Si ces grands ensembles ont par la suite été particulièrement critiqués, en favorisant une importante ségrégation sociale et en créant de véritables "cités dortoirs", il ne faut pas oublier que, dans le contexte de leur création, ces habitations modernes ont pu apparaître comme un progrès considérable. Pour beaucoup de personnes quittant le milieu rural où les habitations ne possédaient pas toujours l'électricité, l'eau courante et les WC intérieurs, le fait d'emménager dans un appartement possédant les éléments indispensables du confort pouvait constituer une réelle amélioration matérielle. Et à la périphérie des grandes villes, les grands ensembles ont permis de supprimer les taudis insalubres et d'éradiquer les bidonvilles.

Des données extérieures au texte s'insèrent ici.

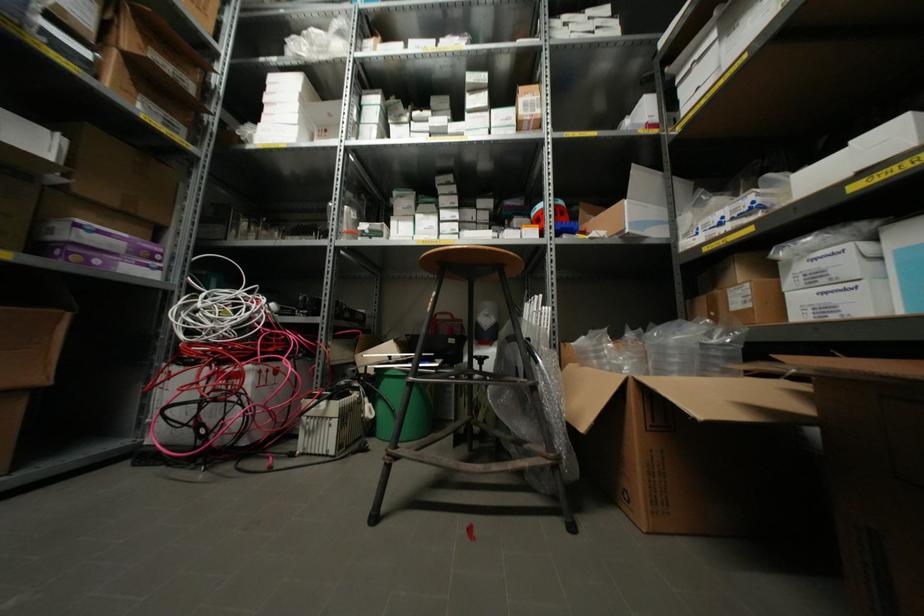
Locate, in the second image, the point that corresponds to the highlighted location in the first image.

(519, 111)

Pour lutter contre les "effets pervers" de ces grands ensembles, différentes mesures ont été adoptées. Dès 1961, une circulaire imposait aux promoteurs de prévoir pour toute construction de plus de 1000 logements un centre commercial et un équipement médico-social. A partir de 1967, quelques tentatives sont faites pour tirer parti des nouveaux plans d'occupation des sols et pour mettre en place un "habitat intermédiaire", moins inhumain : ainsi, le groupement de petits immeubles collectifs et de logements individuels que Jacques Bardet réalise dans le Val d'Yerre. Ces initiatives se multiplieront au cours des années 1970, notamment dans le cadre des "villes nouvelles", dont le principe consiste à doter les lieux résidentiels de tous les équipements nécessaires (commerces, écoles, industries, bureaux...) et à éviter le gigantisme incontrôlé au niveau des immeubles.

Fabrice Grenard

Éclairage média

Différents plans opposent les HLM des années 1960, caractérisées par le gigantisme et une certaine uniformité, aux nouvelles constructions, beaucoup moins hautes, plus variées, entourées d'espaces verts. Un jeune couple avec un enfant explique que les nouveaux HLM sont beaucoup plus humains, que l'entourage est plus gai et plus agréable à vivre, que dans les anciennes constructions de ce type.

Fabrice Grenard

Transcription

Laurence Perrier
HLM, trois lettres souvent critiquées, une formule de logements qui semblait mal adaptée. Mais dans ce domaine aussi, le monde change. Il y a maintenant, enfin, des HLM où il fait bon vivre.
(Silence)
Lion (Monsieur)
Dans les années 50, à l'époque des rapatriés, les besoins de logements étaient considérables en France, les gens étaient très très mal logés. Et le fait d'entrer, dans ces immeubles, qu'aujourd'hui on trouve mal adaptés, était considéré à ce moment là, demandez à ceux qui ont accédé en sortant d'un taudis, était considéré comme un énorme progrès. C'est là qu'ils ont pour la première fois de leur vie pour beaucoup d'entre eux, découverts, l'eau courante, le chauffage, l'hygiène. Et puis à l'époque c'était ça que nous demandaient les municipalités et l'Etat. Il fallait faire beaucoup de logements, très vite, avec des procédés de bâtiment qu'on nous dictait. Les organismes d'HLM n'avaient pas l'autonomie qu'ils ont conquise aujourd'hui, ils avaient pas le choix. Ils faisaient des tours, des barres, effectivement, et puis, ils les faisaient, solides, malgré tout, et aujourd'hui nous continuons de les gérer. Depuis, les choses on beaucoup changé. Je vais vous donner un chiffre, il y a 7 ou 8 ans, une opération HLM moyenne s'était 300 logements. Aujourd'hui, une opération HLM moyenne, c'est 25 logements.
Laurence Perrier
Auparavant, vous étiez dans une tour.
Locataire
Dans une tour, au 13ème étage. Là, en rendez de chaussée, avec un petit jardin, dans un duplex, c'est nettement mieux.
Laurence Perrier
C'est-à-dire que c'est plus humain, Madame ?
Locataire
Oh oui nettement, nettement oui, parce que où j'étais avant, je ne pouvais pas laisser sortir mes enfants. Que ici, bon ils ont leur petit jardin. J'ai un chien, c'est beaucoup plus agréable. Surtout l'entourage.